Yes! Well, I can't speak for other people, but having a monitoring
system for Metrics-related services would be very useful for me. In
fact, it's been on my list for a long time now. This seems like a
great opportunity to spend more thoughts on it.
I'm not sure if I mentioned this before, but we're using Nagios to
monitor Onionoo. The Nagios script we're using makes a tiny request
to Onionoo to see whether the contained timestamps are still recent.
That's an indirect way to notice problems with the data back-end, and
it has helped with detecting numerous problems in the past. More
details here:
https://gitweb.torproject.org/admin/tor-nagios.git/tree/tor-nagios-checks/checks/tor-check-onionoo
So, I don't know Nagios enough to say how it compares to your system.

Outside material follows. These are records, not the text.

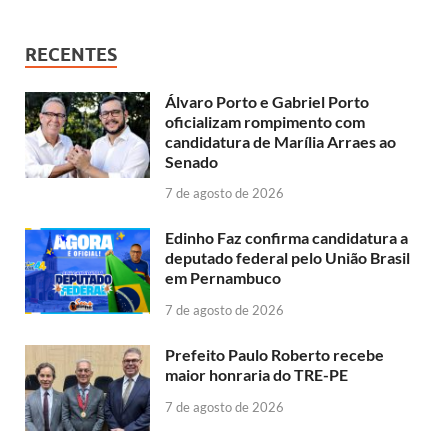
RECENTES
Álvaro Porto e Gabriel Porto
oficializam rompimento com
candidatura de Marília Arraes ao
Senado
7 de agosto de 2026
Edinho Faz confirma candidatura a
deputado federal pelo União Brasil
em Pernambuco
7 de agosto de 2026
Prefeito Paulo Roberto recebe
maior honraria do TRE-PE
7 de agosto de 2026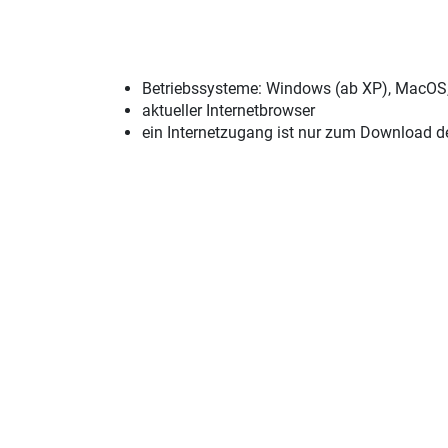
Betriebssysteme: Windows (ab XP), MacOS
aktueller Internetbrowser
ein Internetzugang ist nur zum Download der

But I could imagine that we write a similar check for CollecTor that
runs on your system and notifies us of problems. And maybe it's
possible to write that script in a way that it can also be deployed on
Nagios.
Here's what I could imagine that the script would do: every, say, 10
minutes it would fetch CollecTor's index.json which is specified here:
https://collector.torproject.org/#index-json
The script would then run a series of checks and report one of
statuses OK, WARNING, CRITICAL, or UNKNOWN:
- host is unreachable or index.json cannot be found for at least 30
minutes (CRITICAL)
- index.json contains invalid JSON for all checks in the last 30
minutes (CRITICAL)
- the contained "index_created" timestamp is older than 30 minutes
(WARNING) or older than 3 hours (CRITICAL)

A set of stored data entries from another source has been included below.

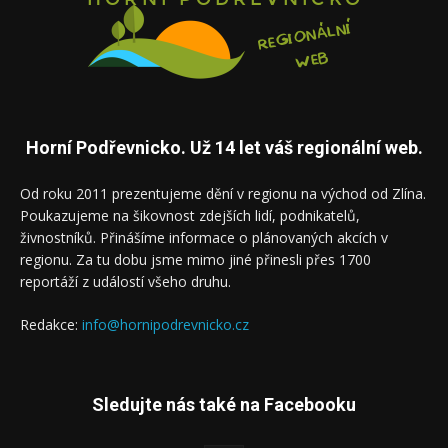
Horní Podřevnicko. Už 14 let váš regionální web.
Od roku 2011 prezentujeme dění v regionu na východ od Zlína.
Poukazujeme na šikovnost zdejších lidí, podnikatelů,
živnostníků. Přinášíme informace o plánovaných akcích v
regionu. Za tu dobu jsme mimo jiné přinesli přes 1700
reportáží z událostí všeho druhu.
Redakce:
info@hornipodrevnicko.cz
Sledujte nás také na Facebooku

- when concatenating "path" fields of nested objects, most recent
"last_modified" timestamp by path prefix is more than X behind
"index_created" (CRITICAL):
- /archive/bridge-descriptors/: 5 days
- /archive/exit-lists/: 5 days
- /archive/relay-descriptors/certs.tar.xz: 5 days
- /archive/relay-descriptors/consensuses/: 5 days
- /archive/relay-descriptors/extra-infos/: 5 days
- /archive/relay-descriptors/microdescs/: 5 days
- /archive/relay-descriptors/server-descriptors/: 5 days
- /archive/relay-descriptors/votes/: 5 days
- /archive/torperf/: 5 days
- /recent/torperf/: 12 hours
- /recent/bridge-descriptors/extra-infos/: 3 hours
- /recent/bridge-descriptors/server-descriptors/: 3 hours
- /recent/bridge-descriptors/statuses/: 3 hours
- /recent/exit-lists/: 3 hours
- /recent/relay-descriptors/consensuses/: 1.5 hours
- /recent/relay-descriptors/extra-infos/: 1.5 hours
- /recent/relay-descriptors/microdescs/consensus-microdesc/: 1.5 hours
- /recent/relay-descriptors/microdescs/micro/: 1.5 hours
- /recent/relay-descriptors/server-descriptors/: 1.5 hours
- /recent/relay-descriptors/votes/: 1.5 hours
In the detailed checks above, the script would not warn if index.json
does not contain any files with a given prefix (so that you can run
the script on your CollecTor instance that doesn't collect all the
things). And ideally, the script would include all warnings in its
output, not just the first.
That's one check, and it would probably catch most problems where
things get stale. I would like to add more checks, but those would
need more access to the CollecTor host than its index.json which is
publicly available. (That could mean that we export more status in a
debug.json or in another public place.) Some examples as follows, and
I'm only listing them for later:
- Is the host soon going to run out of disk space or inodes? (This
can easily be done with Nagios, I think.)
- Did the relay-descriptor part of CollecTor fail to parse a
descriptor using metrics-lib and hence did not store it to disk? (I'm
receiving hourly cron mails in this case, but I'd